Publié le 17 mai 2024. Le Chili va considérablement renforcer la transparence de son système de crédit avec la mise en place d’un registre centralisé des dettes, une initiative saluée pour sa capacité à promouvoir un crédit plus responsable et à améliorer l’accès au financement pour les particuliers.
- Un nouveau registre consolidé de la dette (Redec) entrera en vigueur en avril 2025.
- Il élargira le périmètre des entités tenues de déclarer les dettes, incluant assurances, mutuelles et sociétés de crédit automobile.
- Le Redec permettra aux consommateurs de contrôler leurs données et d’obtenir de meilleures conditions de crédit grâce à un historique plus complet.

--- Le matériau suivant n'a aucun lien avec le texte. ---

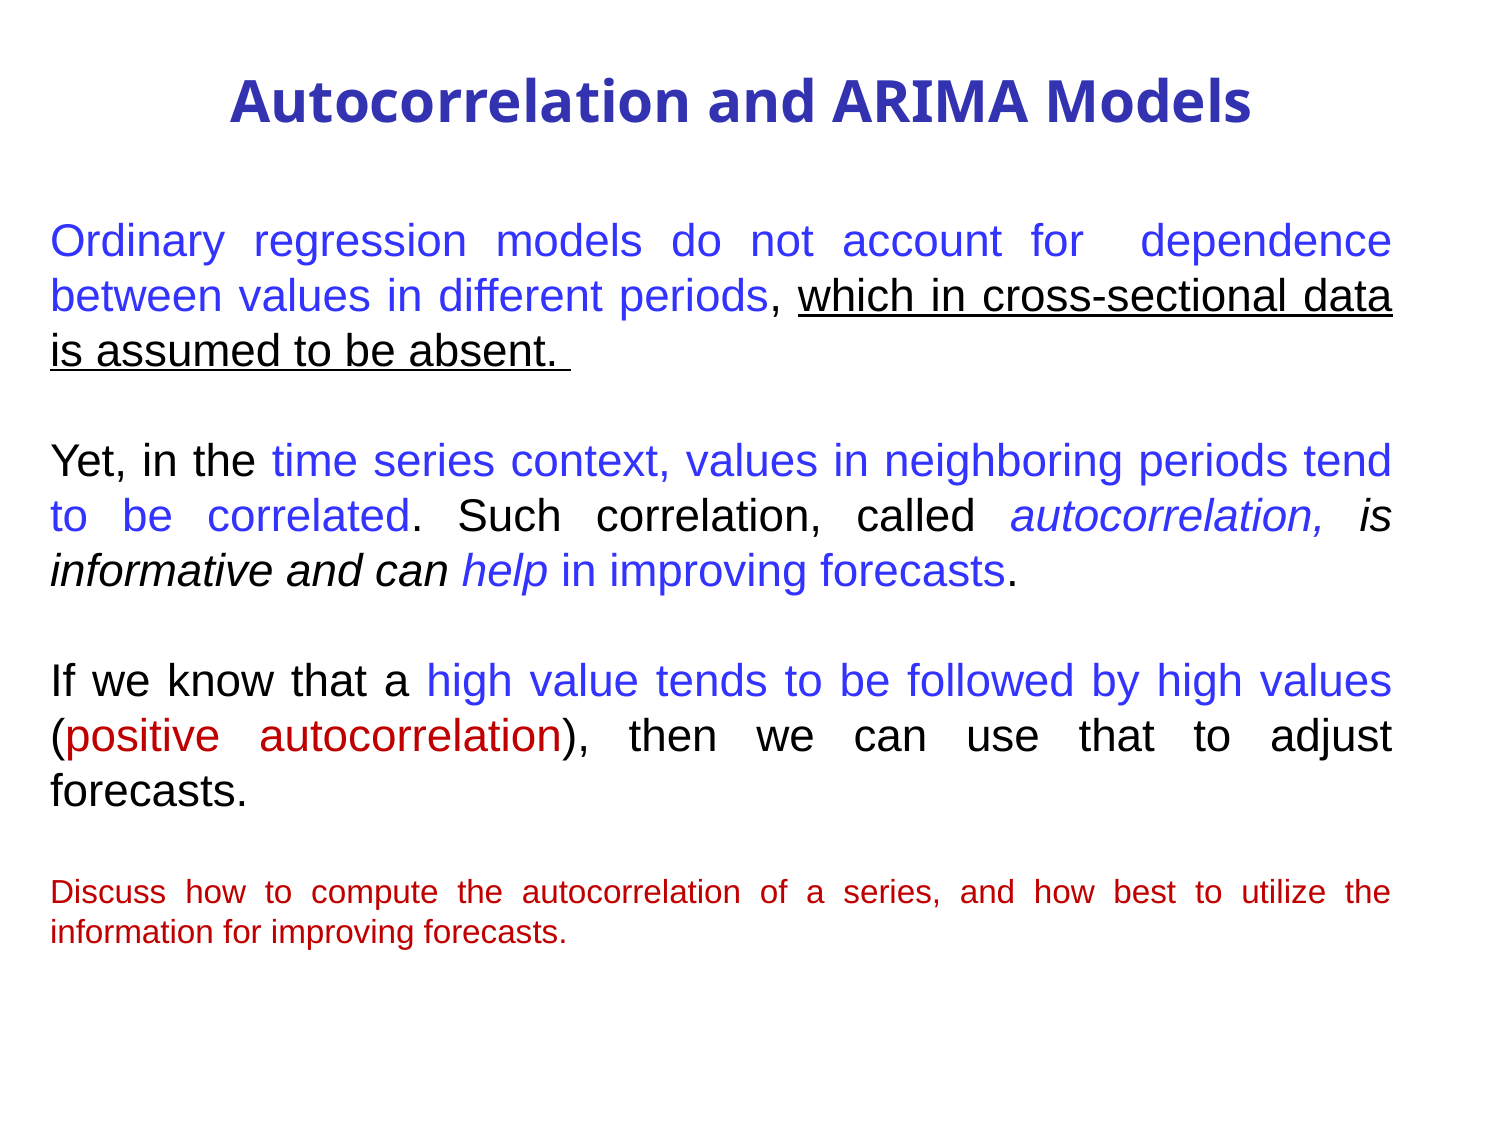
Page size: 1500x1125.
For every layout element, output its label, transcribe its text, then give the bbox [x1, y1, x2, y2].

text_box Ordinary regression models do not account for dependence between values in different periods, which in cross-sectional data is assumed to be absent. Yet, in the time series context, values in neighboring periods tend to be correlated. Such correlation, called autocorrelation, is informative and can help in improving forecasts. If we know that a high value tends to be followed by high values (positive autocorrelation), then we can use that to adjust forecasts. Discuss how to compute the autocorrelation of a series, and how best to utilize the information for improving forecasts. [50, 210, 1393, 1091]
text_box Autocorrelation and ARIMA Models [230, 64, 1270, 135]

Jusqu’à présent, le système chilien de crédit présentait une lacune importante : certaines entreprises accordant des prêts n’étaient pas tenues de déclarer ces dettes aux autorités. Cette situation a permis à certains acteurs, comme les mutuelles d’assurance ou les sociétés de financement automobile, de se positionner en dehors du registre national des dettes, ce qui pouvait induire les consommateurs en erreur. La Commission du marché financier (CMF) se demandait depuis près de deux décennies comment combler cette faille.
En juin 2024, le Congrès a adopté une loi créant le Registre consolidé de la dette (Redec), qui entrera en vigueur en avril 2025. Ce registre, administré, réglementé et supervisé par la CMF, promet d’améliorer considérablement la visibilité sur l’endettement des Chiliens. Selon la CMF, cette loi est l’aboutissement de plus d’une décennie de travail législatif.
Le Redec étendra l’obligation de déclaration aux compagnies d’assurance, aux mutuelles, aux coopératives non supervisées par la CMF, aux fonds de compensation, aux sociétés de titrisation, aux sociétés réglementées par la loi Fintech, ainsi qu’à toute entité accordant des crédits supérieurs à 100 000 UF (Unidad de Fomento, l’unité de compte chilienne) ou effectuant plus de mille opérations de crédit par an.
La commissaire de la CMF, Bernardita Piedrabuena, a récemment déclaré à ce sujet :
« Nous avons publié la norme, nous avons déjà créé le registre, et bientôt nous recevrons les premières informations des entités. En avril, c’est le moment où les utilisateurs pourront demander leur rapport de dette, mais maintenant il sera alimenté par le Redec et non par les anciens dossiers réglementaires que nous avions selon l’article 14. Nous sommes dans ce processus et il avance selon le calendrier. »
Franco Rizza, conseiller principal en risques et réglementation chez Deloitte, souligne que le Redec implique deux changements majeurs. D’une part, il intègre des informations positives, comme le comportement de paiement des emprunteurs, aux données négatives existantes (incidents de paiement). D’autre part, il élargit considérablement le nombre d’entités tenues de déclarer leurs dettes.
« Aujourd’hui, il s’agit essentiellement de banques et de coopératives, et avec Redec le spectre sera beaucoup plus large : émetteurs de cartes de crédit, mutuelles, compagnies d’assurance et fonds de compensation, entre autres. »
Selon M. Rizza, le Redec aura des effets positifs pour les consommateurs : ils seront propriétaires de leurs données, pourront contrôler leur accès et leur utilisation, et bénéficieront de meilleures conditions de crédit s’ils sont de bons payeurs. Il permettra également aux acteurs du système financier de proposer des offres plus personnalisées et d’éviter le surendettement.
« Les différents acteurs du système pourront proposer des offres ‘hyperpersonnalisées’ et beaucoup plus adaptées aux besoins du client. »
La Banque centrale du Chili a également souligné l’importance de ce registre pour la stabilité financière, estimant qu’il améliorera le fonctionnement du marché du crédit tant pour les emprunteurs que pour les institutions financières. Présentation de la Banque centrale au Congrès
Le nombre d’entités déclarantes passera d’un peu plus de 40 à plus de 150, sans compter les fintechs, qui sont déjà soumises à des obligations de déclaration en vertu de la loi Fintech.